Peer-to-peer ride-sharing startup Lyft informed 20 members of its San Francisco-based customer support team this week it will be relocating them to Nashville, Tennessee.

Lyft is building out its new customer service headquarters in Nashville, where overhead such as rent and salaries are cheaper. It will also help Lyft’s east coast support. The ride-sharing startup is asking customer service reps in San Francisco to work out of the capital of country music, instead.

“As we continue to grow we know we need more space for the employees who support our passengers and drivers,” reads an official statement from Lyft. “We chose Nashville as the home of our newest office because it is a great city with a lower cost of living and a growing talent pool.”

The move is part of a growing trend in Silicon Valley to find cheaper space and lower overhead elsewhere. Average office rent in San Francisco nearly doubled from $30 in 2013 to $70 per square foot today. Compare that to the $18-$22 average per square foot rental price in downtown Nashville.

MarketTrendChartUber recently bought and plans to grow out its workforce in the Sears building in Oakland, California and other startups have added customer support and sales operations in areas other than San Francisco for a similar reason. Thumbtack, a peer-to-peer services startup sets its headquarters in San Francisco, but the customer support team operates in Sandy, Utah.

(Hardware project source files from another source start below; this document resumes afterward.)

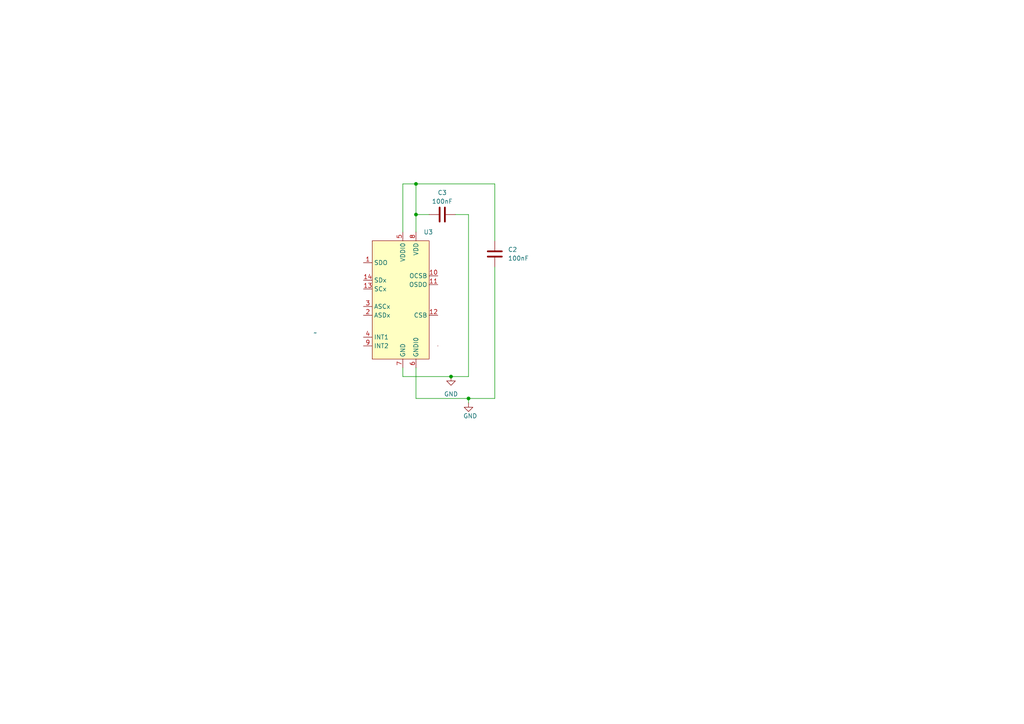
<source format=kicad_sch>
(kicad_sch (version 20230121) (generator eeschema)

  (uuid d27a9b31-1ade-4a6e-8575-c07b0f731b5f)

  (paper "A4")

  

  (junction (at 135.89 115.57) (diameter 0) (color 0 0 0 0)
    (uuid 39666ae7-6f98-4964-9faf-b26e8b230c4c)
  )
  (junction (at 120.65 53.34) (diameter 0) (color 0 0 0 0)
    (uuid 49df1cf3-6976-40a3-bbce-27f15e45d5ec)
  )
  (junction (at 130.81 109.22) (diameter 0) (color 0 0 0 0)
    (uuid 4ca56149-d504-4848-bfc4-9f838541c89f)
  )
  (junction (at 120.65 62.23) (diameter 0) (color 0 0 0 0)
    (uuid 9934a3be-4048-476e-b9bc-a5001c6f8f8c)
  )

  (wire (pts (xy 135.89 62.23) (xy 132.08 62.23))
    (stroke (width 0) (type default))
    (uuid 025a53eb-3706-4705-93a8-c8e90c89b6c8)
  )
  (wire (pts (xy 116.84 67.31) (xy 116.84 53.34))
    (stroke (width 0) (type default))
    (uuid 398de79b-8b20-4b96-b0c4-d0f8a7de97b7)
  )
  (wire (pts (xy 143.51 53.34) (xy 143.51 69.85))
    (stroke (width 0) (type default))
    (uuid 3cb966ee-4011-404a-9a59-937e87099fee)
  )
  (wire (pts (xy 116.84 106.68) (xy 116.84 109.22))
    (stroke (width 0) (type default))
    (uuid 3ec41874-43c7-4c10-bce3-d68bc2c22c3c)
  )
  (wire (pts (xy 120.65 53.34) (xy 120.65 62.23))
    (stroke (width 0) (type default))
    (uuid 757063e4-a57d-48ed-bb3e-1d563429c6a0)
  )
  (wire (pts (xy 120.65 115.57) (xy 135.89 115.57))
    (stroke (width 0) (type default))
    (uuid 7a5eaefc-61fd-4454-b159-ba4fdfc0aeb4)
  )
  (wire (pts (xy 135.89 62.23) (xy 135.89 109.22))
    (stroke (width 0) (type default))
    (uuid 853b9875-30c0-4096-99bd-7a5382350ac9)
  )
  (wire (pts (xy 135.89 115.57) (xy 135.89 116.84))
    (stroke (width 0) (type default))
    (uuid 8623c640-1a50-4ef6-9a5d-b892559b1d53)
  )
  (wire (pts (xy 120.65 62.23) (xy 124.46 62.23))
    (stroke (width 0) (type default))
    (uuid 93ab195f-2401-43d0-89d8-9a89a7574f6c)
  )
  (wire (pts (xy 116.84 53.34) (xy 120.65 53.34))
    (stroke (width 0) (type default))
    (uuid a52f6c64-1e7e-437a-9a2b-5541f608c48e)
  )
  (wire (pts (xy 120.65 62.23) (xy 120.65 67.31))
    (stroke (width 0) (type default))
    (uuid abb77f63-6d75-4607-b9f7-279442af46cf)
  )
  (wire (pts (xy 130.81 109.22) (xy 135.89 109.22))
    (stroke (width 0) (type default))
    (uuid ae17c70b-0465-4764-a102-e56e6501db02)
  )
  (wire (pts (xy 135.89 115.57) (xy 143.51 115.57))
    (stroke (width 0) (type default))
    (uuid b16dc519-50ce-456d-b8b3-e87536e57028)
  )
  (wire (pts (xy 120.65 106.68) (xy 120.65 115.57))
    (stroke (width 0) (type default))
    (uuid cbd23625-4270-48fd-8957-1fb47e012340)
  )
  (wire (pts (xy 116.84 109.22) (xy 130.81 109.22))
    (stroke (width 0) (type default))
    (uuid f0d92a6b-7f60-4910-bd8b-2fa3f6c53525)
  )
  (wire (pts (xy 143.51 77.47) (xy 143.51 115.57))
    (stroke (width 0) (type default))
    (uuid f270cd89-a556-445e-9c03-4d51814a091a)
  )
  (wire (pts (xy 120.65 53.34) (xy 143.51 53.34))
    (stroke (width 0) (type default))
    (uuid faad7545-4ca4-4aab-be11-48fb4fd2b738)
  )

  (symbol (lib_id "power:GND") (at 130.81 109.22 0) (unit 1)
    (in_bom yes) (on_board yes) (dnp no) (fields_autoplaced)
    (uuid 26de4b07-5e5d-4b16-88b6-1127bef0ec89)
    (property "Reference" "#PWR010" (at 130.81 115.57 0)
      (effects (font (size 1.27 1.27)) hide)
    )
    (property "Value" "GND" (at 130.81 114.3 0)
      (effects (font (size 1.27 1.27)))
    )
    (property "Footprint" "" (at 130.81 109.22 0)
      (effects (font (size 1.27 1.27)) hide)
    )
    (property "Datasheet" "" (at 130.81 109.22 0)
      (effects (font (size 1.27 1.27)) hide)
    )
    (pin "1" (uuid 01ef2e4b-3d53-47eb-8a59-7ee00689658e))
    (instances
      (project "Electronics"
        (path "/4c70cac4-2e87-4919-a1c8-fe5f41acf493/71df0ed5-7483-46f9-8035-6ec85e8b9524"
          (reference "#PWR010") (unit 1)
        )
      )
    )
  )

  (symbol (lib_id "Device:C") (at 128.27 62.23 90) (unit 1)
    (in_bom yes) (on_board yes) (dnp no)
    (uuid 3e66396a-1f55-4fd7-a95c-99a33d40f0ae)
    (property "Reference" "C3" (at 128.27 55.88 90)
      (effects (font (size 1.27 1.27)))
    )
    (property "Value" "100nF" (at 128.27 58.42 90)
      (effects (font (size 1.27 1.27)))
    )
    (property "Footprint" "" (at 132.08 61.2648 0)
      (effects (font (size 1.27 1.27)) hide)
    )
    (property "Datasheet" "~" (at 128.27 62.23 0)
      (effects (font (size 1.27 1.27)) hide)
    )
    (pin "2" (uuid d23d8545-e7f1-4a44-a38b-34bcf84ae4a1))
    (pin "1" (uuid 8d3b41bc-e563-4ff1-98cd-cfb4babfb318))
    (instances
      (project "Electronics"
        (path "/4c70cac4-2e87-4919-a1c8-fe5f41acf493/71df0ed5-7483-46f9-8035-6ec85e8b9524"
          (reference "C3") (unit 1)
        )
      )
    )
  )

  (symbol (lib_id "Device:C") (at 143.51 73.66 0) (unit 1)
    (in_bom yes) (on_board yes) (dnp no) (fields_autoplaced)
    (uuid 8aa5efe4-9ac3-4f87-8f99-ed170b318cc4)
    (property "Reference" "C2" (at 147.32 72.39 0)
      (effects (font (size 1.27 1.27)) (justify left))
    )
    (property "Value" "100nF" (at 147.32 74.93 0)
      (effects (font (size 1.27 1.27)) (justify left))
    )
    (property "Footprint" "" (at 144.4752 77.47 0)
      (effects (font (size 1.27 1.27)) hide)
    )
    (property "Datasheet" "~" (at 143.51 73.66 0)
      (effects (font (size 1.27 1.27)) hide)
    )
    (pin "2" (uuid 6961784d-77cc-44e3-90f0-25c132c2e673))
    (pin "1" (uuid 0618282c-da28-4417-91bd-b0b977be69f8))
    (instances
      (project "Electronics"
        (path "/4c70cac4-2e87-4919-a1c8-fe5f41acf493/71df0ed5-7483-46f9-8035-6ec85e8b9524"
          (reference "C2") (unit 1)
        )
      )
    )
  )

  (symbol (lib_id "BMI270:BMI270") (at 91.44 96.52 0) (unit 1)
    (in_bom yes) (on_board yes) (dnp no) (fields_autoplaced)
    (uuid a66bb7f9-d008-4f1f-aa72-e2fca364c031)
    (property "Reference" "U3" (at 122.8441 67.31 0)
      (effects (font (size 1.27 1.27)) (justify left))
    )
    (property "Value" "~" (at 91.44 96.52 0)
      (effects (font (size 1.27 1.27)))
    )
    (property "Footprint" "Package_LGA:Bosch_LGA-14_3x2.5mm_P0.5mm" (at 91.44 96.52 0)
      (effects (font (size 1.27 1.27)) hide)
    )
    (property "Datasheet" "https://www.bosch-sensortec.com/media/boschsensortec/downloads/datasheets/bst-bmi270-ds000.pdf" (at 91.44 96.52 0)
      (effects (font (size 1.27 1.27)) hide)
    )
    (pin "4" (uuid dd275760-83c7-4d87-9d07-34a1283372ff))
    (pin "11" (uuid b1f00062-4c2f-4027-9e48-aff155bed572))
    (pin "1" (uuid a432f1f5-284f-4ad9-af1a-8c8d0a4e8bba))
    (pin "13" (uuid 58105567-6d75-4f4c-9ee6-791e20489cc2))
    (pin "10" (uuid afd6d08c-f589-44ff-9bbb-eade04a3c278))
    (pin "8" (uuid d1999be6-c324-470e-9337-dbe86129317e))
    (pin "7" (uuid 244457a7-79a5-43a0-be18-7502c69c0bce))
    (pin "14" (uuid 78f92166-c0fb-49fc-8452-d20308ccf810))
    (pin "3" (uuid 7b9dd657-b6bf-4bba-a1a1-7831d5991025))
    (pin "9" (uuid c54acdaf-e89a-4193-8784-f5ce50ec3cc0))
    (pin "2" (uuid c56a3339-7d0d-4863-8625-904e2f153d66))
    (pin "12" (uuid 73d086d4-1bfe-495d-82fa-1381be1c070a))
    (pin "6" (uuid 68b7283a-3112-4d55-bca6-1c612e083b92))
    (pin "5" (uuid f730a88f-f104-4e73-9993-ea58c1209288))
    (instances
      (project "Electronics"
        (path "/4c70cac4-2e87-4919-a1c8-fe5f41acf493/71df0ed5-7483-46f9-8035-6ec85e8b9524"
          (reference "U3") (unit 1)
        )
      )
    )
  )

  (symbol (lib_id "power:GND") (at 135.89 116.84 0) (unit 1)
    (in_bom yes) (on_board yes) (dnp no)
    (uuid bbd019d4-dd3f-47be-81ca-4660bf7a50c2)
    (property "Reference" "#PWR09" (at 135.89 123.19 0)
      (effects (font (size 1.27 1.27)) hide)
    )
    (property "Value" "GND" (at 138.43 120.65 0)
      (effects (font (size 1.27 1.27)) (justify right))
    )
    (property "Footprint" "" (at 135.89 116.84 0)
      (effects (font (size 1.27 1.27)) hide)
    )
    (property "Datasheet" "" (at 135.89 116.84 0)
      (effects (font (size 1.27 1.27)) hide)
    )
    (pin "1" (uuid 1faba3d0-0500-4293-bd69-91ab891bc232))
    (instances
      (project "Electronics"
        (path "/4c70cac4-2e87-4919-a1c8-fe5f41acf493/71df0ed5-7483-46f9-8035-6ec85e8b9524"
          (reference "#PWR09") (unit 1)
        )
      )
    )
  )
)

</source>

These moves help young and flourishing startups, but can be tragic for those workers who built their lives in the Bay Area and are suddenly asked to move. The Lyft customer support team was informed that the move includes a lower pay in salary after one year in Nashville, according to sources.

Those on Lyft’s customer support team who don’t want to go could also face layoffs, according to a source close to the matter. Lyft tells us that’s not the case and that it is working with these team members to ensure everyone is able to work within the company. Another source disputed Lyft’s claim and said the option is  either move or take severance.

“Our Nashville move is one of growth” Lyft spokesperson Katie Daily reiterated to TechCrunch. The Nashville office will help Lyft reach out to those on the east coast in a more timely manner as well.

We’ve been told the plan is to grow the Nashville office and hire hundreds of new employees. It’s not clear if all 20 of those team members asked to go will do so. However, we’ve heard that at least one longtime senior member of the team will be making the move.